Der Postdoc ist sich nicht sicher, ob der geplante statistische Test überhaupt geeignet ist, aber weder am Institut noch in der eigenen Fach-Community gibt es jemanden, der sich damit auskennt? – Bei Twitter könnte er schnell fündig werden. Die Doktorandin ist in einer Sackgasse gelandet? – Über soziale Netzwerke findet sie vielleicht schnell eine Handvoll Kollegen, die das Problem aus neuer Perspektive sehen. Die Juniorprofessorin hat keine Zeit für die wichtige Konferenz? – Es gibt sicher Teilnehmer, die in Blogs aktuell darüber berichten. Möglichkeiten für Kollaborationen tun sich auf? – Twitter-Nutzer wissen es zuerst.

Risiken und Nebenwirkungen

Zwar hat man weithin noch nichts von außer Kontrolle geratenen Facebook-Flashmobs in Universitätslaboren gehört. Aber ein unbedachter Tweet, ein unglücklich formulierter Blogpost und schon riskiert man, dass nicht nur die Kollegen, sondern die breite Öffentlichkeit über den Urheber herfallen.

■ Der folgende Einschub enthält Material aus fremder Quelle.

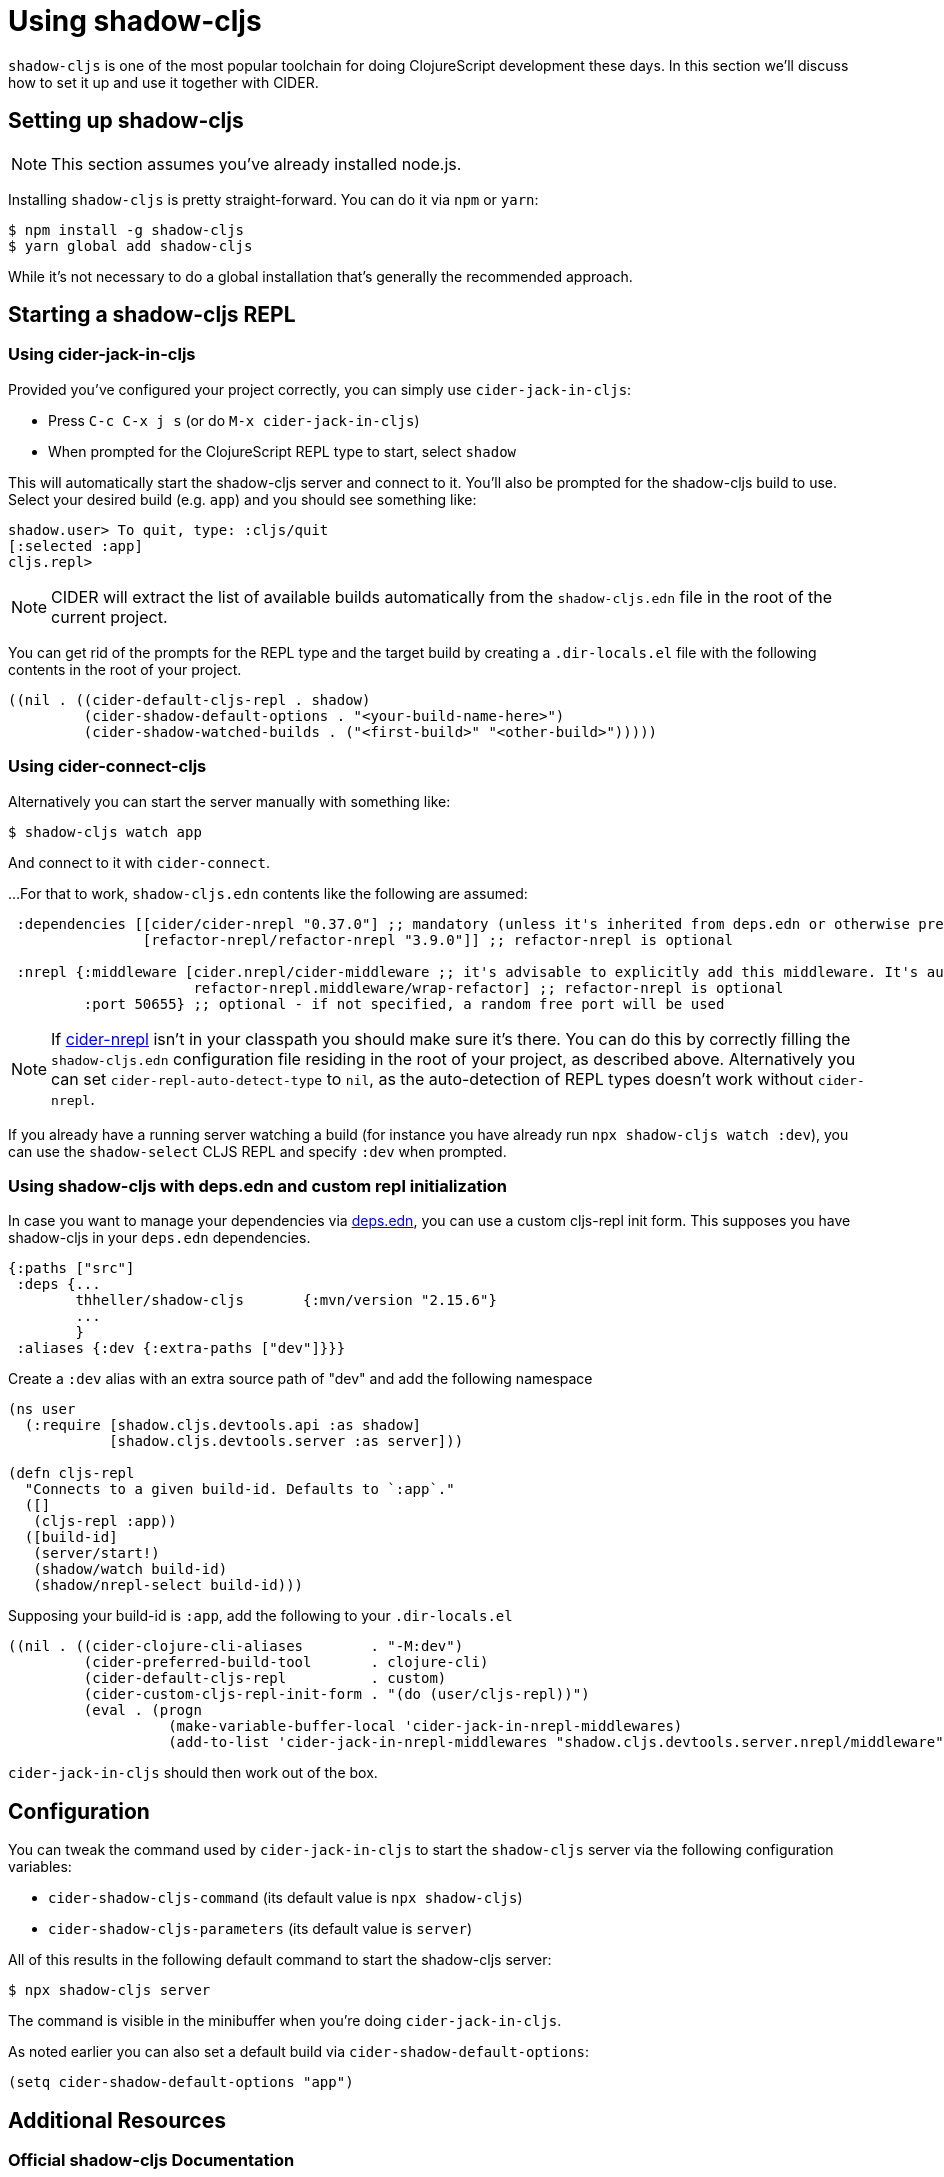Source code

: = Using shadow-cljs
:experimental:

`shadow-cljs` is one of the most popular toolchain for doing ClojureScript
development these days. In this section we'll discuss how to set it up and
use it together with CIDER.

== Setting up shadow-cljs

NOTE: This section assumes you've already installed node.js.

Installing `shadow-cljs` is pretty straight-forward. You can do it via `npm` or `yarn`:

  $ npm install -g shadow-cljs
  $ yarn global add shadow-cljs

While it's not necessary to do a global installation that's generally the recommended approach.

== Starting a shadow-cljs REPL

=== Using cider-jack-in-cljs

Provided you've configured your project correctly, you can simply use
`cider-jack-in-cljs`:

* Press kbd:[C-c C-x j s] (or do `M-x cider-jack-in-cljs`)
* When prompted for the ClojureScript REPL type to start, select `shadow`

This will automatically start the shadow-cljs server and connect to
it. You'll also be prompted for the shadow-cljs build to use. Select
your desired build (e.g. `app`) and you should see something like:

  shadow.user> To quit, type: :cljs/quit
  [:selected :app]
  cljs.repl>

NOTE: CIDER will extract the list of available builds automatically
from the `shadow-cljs.edn` file in the root of the current project.

You can get rid of the prompts for the REPL type and the target build
by creating a `.dir-locals.el` file with the following contents in the
root of your project.

[source,clojure]
----
((nil . ((cider-default-cljs-repl . shadow)
         (cider-shadow-default-options . "<your-build-name-here>")
         (cider-shadow-watched-builds . ("<first-build>" "<other-build>")))))
----

=== Using cider-connect-cljs

Alternatively you can start the server manually with something like:

[source,sh]
----
$ shadow-cljs watch app
----

And connect to it with `cider-connect`.

...For that to work, `shadow-cljs.edn` contents like the following are assumed:

```clj
 :dependencies [[cider/cider-nrepl "0.37.0"] ;; mandatory (unless it's inherited from deps.edn or otherwise present in the classpath of shadow-cljs's JVM process)
                [refactor-nrepl/refactor-nrepl "3.9.0"]] ;; refactor-nrepl is optional

 :nrepl {:middleware [cider.nrepl/cider-middleware ;; it's advisable to explicitly add this middleware. It's automatically added by shadow-cljs (if available in the classpath), unless `:nrepl {:cider false}`
                      refactor-nrepl.middleware/wrap-refactor] ;; refactor-nrepl is optional
         :port 50655} ;; optional - if not specified, a random free port will be used
```

NOTE: If https://docs.cider.mx/cider-nrepl/[cider-nrepl] isn't in your
classpath you should make sure it's there. You can do this by correctly filling
the `shadow-cljs.edn` configuration file
residing in the root of your project, as described above. Alternatively you can set
`cider-repl-auto-detect-type` to `nil`, as the auto-detection of
REPL types doesn't work without `cider-nrepl`.

If you already have a running server watching a build (for instance
you have already run `npx shadow-cljs watch :dev`), you can use the
`shadow-select` CLJS REPL and specify `:dev` when prompted.

=== Using shadow-cljs with deps.edn and custom repl initialization

In case you want to manage your dependencies via https://clojure.org/guides/deps_and_cli[deps.edn], you can use a
custom cljs-repl init form. This supposes you have shadow-cljs in your `deps.edn` dependencies.
```clj
{:paths ["src"]
 :deps {...
        thheller/shadow-cljs       {:mvn/version "2.15.6"}
        ...
        }
 :aliases {:dev {:extra-paths ["dev"]}}}
```

Create a `:dev` alias with an extra source path of "dev" and add the following namespace
```clj
(ns user
  (:require [shadow.cljs.devtools.api :as shadow]
            [shadow.cljs.devtools.server :as server]))

(defn cljs-repl
  "Connects to a given build-id. Defaults to `:app`."
  ([]
   (cljs-repl :app))
  ([build-id]
   (server/start!)
   (shadow/watch build-id)
   (shadow/nrepl-select build-id)))
```

Supposing your build-id is `:app`, add the following to your `.dir-locals.el`
```elisp
((nil . ((cider-clojure-cli-aliases        . "-M:dev")
         (cider-preferred-build-tool       . clojure-cli)
         (cider-default-cljs-repl          . custom)
         (cider-custom-cljs-repl-init-form . "(do (user/cljs-repl))")
         (eval . (progn
                   (make-variable-buffer-local 'cider-jack-in-nrepl-middlewares)
                   (add-to-list 'cider-jack-in-nrepl-middlewares "shadow.cljs.devtools.server.nrepl/middleware"))))))
```

`cider-jack-in-cljs` should then work out of the box.

== Configuration

You can tweak the command used by `cider-jack-in-cljs` to start the `shadow-cljs` server
via the following configuration variables:

* `cider-shadow-cljs-command` (its default value is `npx shadow-cljs`)
* `cider-shadow-cljs-parameters` (its default value is `server`)

All of this results in the following default command to start the shadow-cljs server:

  $ npx shadow-cljs server

The command is visible in the minibuffer when you're doing `cider-jack-in-cljs`.

As noted earlier you can also set a default build via `cider-shadow-default-options`:

  (setq cider-shadow-default-options "app")

== Additional Resources

=== Official shadow-cljs Documentation

Here are a few useful sections from ``shadow-cljs``'s own documentation:

* https://shadow-cljs.github.io/docs/UsersGuide.html#_installation[Installation]
* https://shadow-cljs.github.io/docs/UsersGuide.html#nREPL[nREPL Setup]
* https://shadow-cljs.github.io/docs/UsersGuide.html#cider[Integration with CIDER]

Außerdem: harte, ernsthafte Arbeit und lockere, gar humorvolle Vermittlung derselben scheint gerade in Deutschland eine fast unvereinbare Kombination zu sein – anders als beispielsweise in Großbritannien. Auch sind die sozialen Netze hauptsächlich von englischsprachigen Wissenschaftlern bevölkert, was dem deutschen Netzwerker ein Problem beschert: Schreibt der Forscher auf englisch, erreicht er die internationale Fach-Community, aber der deutsche Bürger fühlt sich nicht angesprochen.

Ein ganz anderes Problem bleibt für viele sowieso ungelöst und ist vielleicht in der Tat unlösbar: Woher die Zeit nehmen? Jennifer Rohn beispielsweise ist Zellbiologin am University College London und nebenher laut Selbstauskunftblogger, novelist, broadcaster, science writer, sci-lit-art pundit, and Editor of LabLit.com“ (siehe auch unser Lab Times- Interview mit ihr). Sie hat mir vor einiger Zeit erzählt, sie habe das abendliche Fernsehen gestrichen um spätabends nach Feierabend noch einige Stunden zu schreiben und zu „netzwerken“ – bevor sie am nächsten Morgen wieder nach ihren Zellkulturen sehen muss. Ob das Vorbild sein kann oder ob man auf diese Weise eher einen Burnout riskiert – das muss am Ende wohl jeder selbst entscheiden.

Wem jetzt beim Lesen dieses Editorials der Hut hochgegangen ist, beispielsweise weil der einzige Daseinszweck des Internets doch der Austausch von Katzenbildern sei, kann natürlich jederzeit protestieren. Am Besten bei Twitter – das Laborjournal ist dort aktiv unter @Lab_Journal (Hashtag #Forschergetwitter).

Hans Zauner

P.S.: Zu dem im Text erwähnten PeerJ-Artikel gibt es hier auch eine schöne Infografik.

(Declaration of Competing Interests: Der Autor betreibt selbst das deutschsprachige Wissenschaftsblog Panagrellus – und freut sich daher über jeden Forscher, der im Internet aktiv wird.)